With much of the heart of Cynthiana in ashes after the June 1864 battle, Kentucky Rebel Town traces the efforts of property owners to obtain compensation from the federal government. Like many other northern and border communities affected by the physical ravages of enemy invasion, the Claims Commission rejected any kind of financial award for Cynthiana property owners on the grounds that the Confederates caused the damage.

After the war, Kentuckians generally opposed granting full citizenship rights to blacks, and Penn discusses the efforts of the local Freedmen's Bureau office to protect ex-slaves and establish schools. He also briefly looks at the activities of Union and Confederate veteran groups in Harrison County and the erection of Cynthiana's Confederate cemetery and memorial.

Though the volume inexplicably lacks a bibliography, the notes indicate a significant degree of original manuscript research, as well as wide investigation into all the other avenues of source material (including a large number of newspapers) one expects to find in modern Civil War scholarship. The detailed orders of battle compiled in the appendix should also be greatly appreciated by students of both battles. As noted before, the maps are more than fine overall, but a detailed drawing of the historical landscape east of Cynthiana (in addition to the one tracing the action atop a modern topo map) would have greatly aided reader comprehension of the dynamics of the June 12, 1864 battle.

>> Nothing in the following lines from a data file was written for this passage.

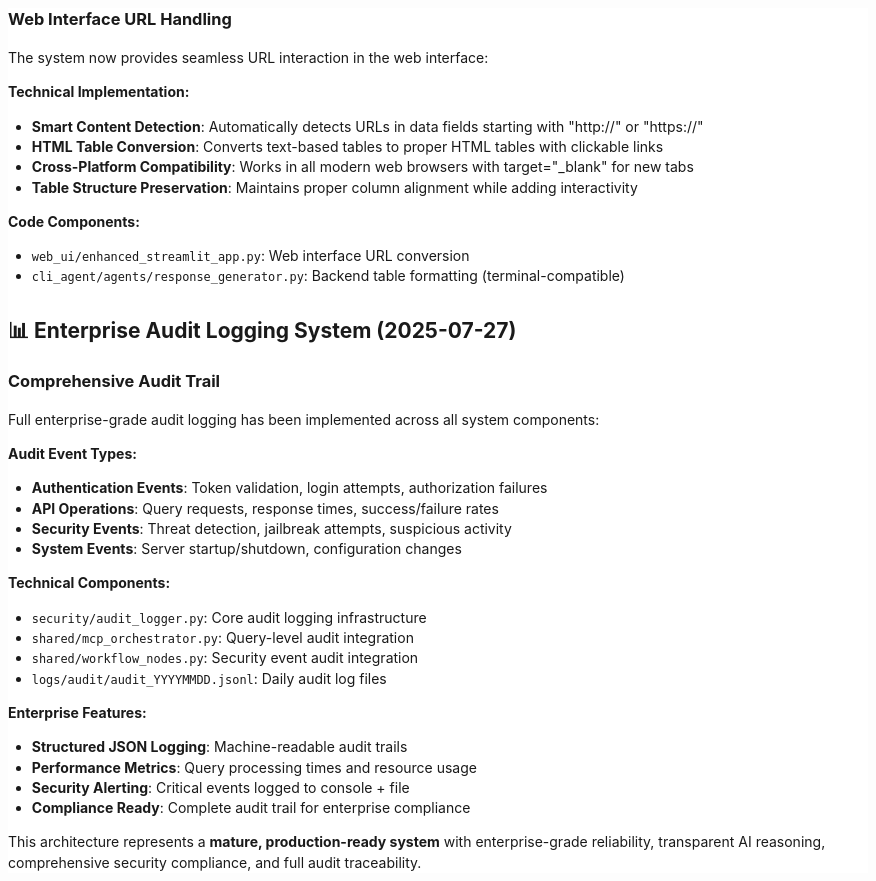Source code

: ### **Web Interface URL Handling**
The system now provides seamless URL interaction in the web interface:

**Technical Implementation:**
- **Smart Content Detection**: Automatically detects URLs in data fields starting with "http://" or "https://"
- **HTML Table Conversion**: Converts text-based tables to proper HTML tables with clickable links
- **Cross-Platform Compatibility**: Works in all modern web browsers with target="_blank" for new tabs
- **Table Structure Preservation**: Maintains proper column alignment while adding interactivity

**Code Components:**
- `web_ui/enhanced_streamlit_app.py`: Web interface URL conversion
- `cli_agent/agents/response_generator.py`: Backend table formatting (terminal-compatible)

## 📊 **Enterprise Audit Logging System (2025-07-27)**

### **Comprehensive Audit Trail**
Full enterprise-grade audit logging has been implemented across all system components:

**Audit Event Types:**
- **Authentication Events**: Token validation, login attempts, authorization failures
- **API Operations**: Query requests, response times, success/failure rates
- **Security Events**: Threat detection, jailbreak attempts, suspicious activity
- **System Events**: Server startup/shutdown, configuration changes

**Technical Components:**
- `security/audit_logger.py`: Core audit logging infrastructure
- `shared/mcp_orchestrator.py`: Query-level audit integration
- `shared/workflow_nodes.py`: Security event audit integration
- `logs/audit/audit_YYYYMMDD.jsonl`: Daily audit log files

**Enterprise Features:**  
- **Structured JSON Logging**: Machine-readable audit trails
- **Performance Metrics**: Query processing times and resource usage
- **Security Alerting**: Critical events logged to console + file
- **Compliance Ready**: Complete audit trail for enterprise compliance

This architecture represents a **mature, production-ready system** with enterprise-grade reliability, transparent AI reasoning, comprehensive security compliance, and full audit traceability.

Though focusing heavily on Cynthiana itself, there is enough broader material in Kentucky Rebel Town to consider it a commendably useful county history, as well. As mentioned above, all the major social and political issues of greatest interest to today's scholars are addressed in Penn's study to some degree. The book is clearly the best military treatment of the Cynthiana battles in the literature, and anyone specifically interested in Morgan's Kentucky raids will find it a rich resource. Among the great battleground states of the western theater, Kentucky's military historiography remains one of the thinnest, and Penn's contribution goes a long way toward filling in some of the remaining gaps. Kentucky Rebel Town is highly recommended.